As aforementioned, the effects of HDN on autophagy appear to be controversial. In the present study, cultured HCs were injured by H/R stimulation, presumably by oxidative stress. HDN exposure rescued the damaging effects of H/R stimulation. Additionally, exposure toHDNincreased autophagy in H/R-treated HCs, as shown in Fig. 4. It would be interesting to know how much death in HCs after H/R treatment was due to autophagy and how much was due to oxidative injury, however this is difficult to determine. It appears that HDN exposure could reduce oxidative stress levels by approximately half, according to Fig. 2. It has been reported that oxidative stress and inflammatory activity are two early events in the cascade of I/R injury and H/R injury (41,44). These two factors also directly trigger the development of autophagy (41,44). Taken together, it can be assumed that appropriate autophagy activity contributes to HC recovery by reducing oxidative stress and inflammatory activity, while autophagy dysfuntion aggravates HC injury (Fig. 5). The detailed mechanisms by which HDN regulates oxidative stress, inflammatory activity and autophagy balance deserve further study in the future.

Figure 5

Schematic demonstrating the interplay among oxidative stress, inflammatory activity, and autophagy following H/R injury. H/R leads to oxidative stress, inflammatory activity, and autophagy, while HDN exposure inhibits these effects. Both oxidative stress and inflammation induce autophagy and HC injury. Appropriate autophagy activity contributes to HC recovery by reducing oxidative stress and inflammatory activity, while autophagy dysfunction aggravates HC injury. HDN exposure promotes the effects of autophagy, thus reducing HCinjury. H/R, hypoxia/reoxygenation; HDN, hesperidin; HC, hepatocyte.

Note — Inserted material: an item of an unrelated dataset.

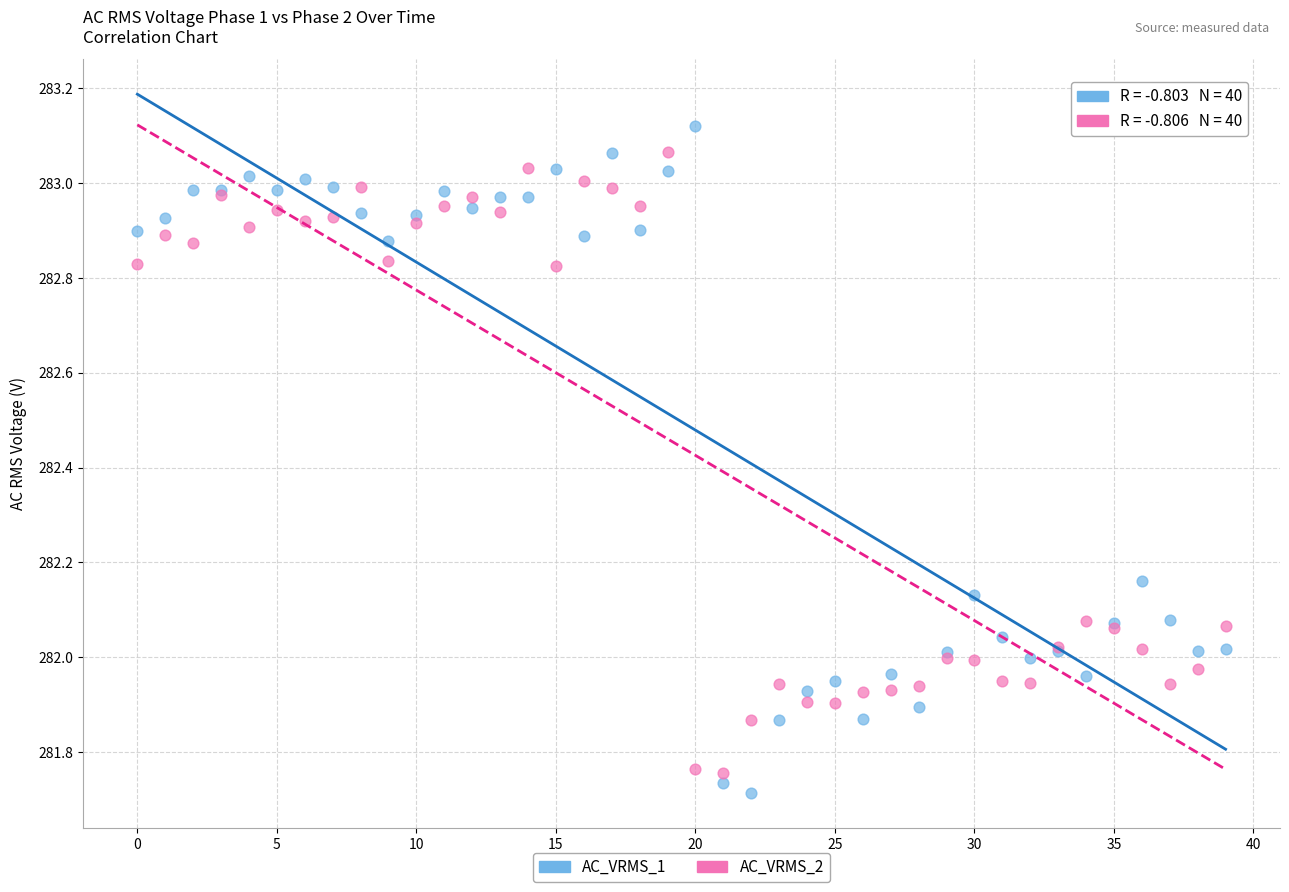

Which series has the widest spread of Y values?

AC_VRMS_1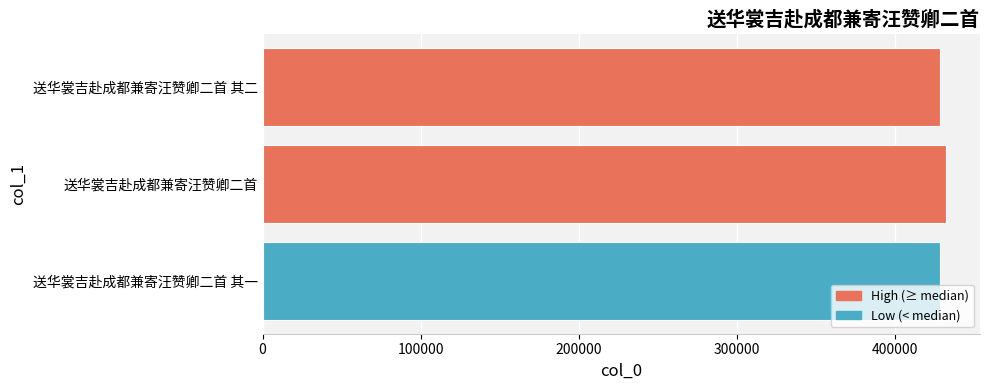

What is the average value?

430015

In summary, the present study demonstrated that HDN attenuated HC oxidative stress and inflammatory responses while enhancing autophagy during H/R. HDN may have a protective effect on HCs during H/R-induced injury. These findings broaden our understanding of the functions of HDN in acute sterile inflammation and raise the possibility that HDN may be used to protect organs against I/R injury.